▶ _WHAT TO WORK ON_:
Here is the task for the records below: repeat exactly the lines from the one with "147 119 43156" to the one with "128 158 20297", both included, and nothing else.
________________________________________
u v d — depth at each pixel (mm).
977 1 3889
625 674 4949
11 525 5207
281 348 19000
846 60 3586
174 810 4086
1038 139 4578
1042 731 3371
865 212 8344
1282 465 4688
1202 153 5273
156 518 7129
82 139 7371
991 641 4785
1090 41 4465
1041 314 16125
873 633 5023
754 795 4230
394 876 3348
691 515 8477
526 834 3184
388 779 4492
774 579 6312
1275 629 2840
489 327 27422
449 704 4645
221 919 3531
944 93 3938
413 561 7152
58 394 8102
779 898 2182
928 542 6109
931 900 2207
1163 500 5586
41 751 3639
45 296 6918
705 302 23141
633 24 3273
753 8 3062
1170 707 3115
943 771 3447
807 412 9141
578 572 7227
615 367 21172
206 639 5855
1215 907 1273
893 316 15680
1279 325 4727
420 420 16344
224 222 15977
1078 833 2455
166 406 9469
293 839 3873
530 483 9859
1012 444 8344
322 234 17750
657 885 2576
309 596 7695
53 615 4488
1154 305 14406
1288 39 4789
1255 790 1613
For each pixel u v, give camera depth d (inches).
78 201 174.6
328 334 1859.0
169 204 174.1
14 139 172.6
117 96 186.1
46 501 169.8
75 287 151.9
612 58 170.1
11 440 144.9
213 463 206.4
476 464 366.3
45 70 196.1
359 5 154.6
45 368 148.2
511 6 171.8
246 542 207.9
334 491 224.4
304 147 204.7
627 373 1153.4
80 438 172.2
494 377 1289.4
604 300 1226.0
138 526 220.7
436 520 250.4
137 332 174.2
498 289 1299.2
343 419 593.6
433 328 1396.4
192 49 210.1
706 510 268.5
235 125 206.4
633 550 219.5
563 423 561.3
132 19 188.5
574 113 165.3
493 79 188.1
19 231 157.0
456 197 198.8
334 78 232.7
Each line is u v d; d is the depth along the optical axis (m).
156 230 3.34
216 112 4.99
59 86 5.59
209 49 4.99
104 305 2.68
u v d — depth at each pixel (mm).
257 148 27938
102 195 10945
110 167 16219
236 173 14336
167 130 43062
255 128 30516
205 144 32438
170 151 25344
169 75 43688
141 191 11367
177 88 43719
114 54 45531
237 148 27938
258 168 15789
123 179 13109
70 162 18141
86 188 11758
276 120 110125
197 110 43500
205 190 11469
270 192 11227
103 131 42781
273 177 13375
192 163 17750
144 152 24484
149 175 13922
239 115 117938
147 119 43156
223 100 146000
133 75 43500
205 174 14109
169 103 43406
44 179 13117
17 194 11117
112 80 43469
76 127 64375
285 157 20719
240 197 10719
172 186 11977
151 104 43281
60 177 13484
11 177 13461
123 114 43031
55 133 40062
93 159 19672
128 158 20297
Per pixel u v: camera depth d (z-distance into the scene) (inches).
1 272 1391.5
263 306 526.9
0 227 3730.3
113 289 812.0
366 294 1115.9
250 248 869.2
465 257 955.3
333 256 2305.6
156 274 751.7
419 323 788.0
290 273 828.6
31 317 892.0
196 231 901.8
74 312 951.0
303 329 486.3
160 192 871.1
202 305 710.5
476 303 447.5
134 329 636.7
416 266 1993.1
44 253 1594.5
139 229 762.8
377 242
________________________________________
▶ _FINISHED EXERCISE_:
147 119 43156
223 100 146000
133 75 43500
205 174 14109
169 103 43406
44 179 13117
17 194 11117
112 80 43469
76 127 64375
285 157 20719
240 197 10719
172 186 11977
151 104 43281
60 177 13484
11 177 13461
123 114 43031
55 133 40062
93 159 19672
128 158 20297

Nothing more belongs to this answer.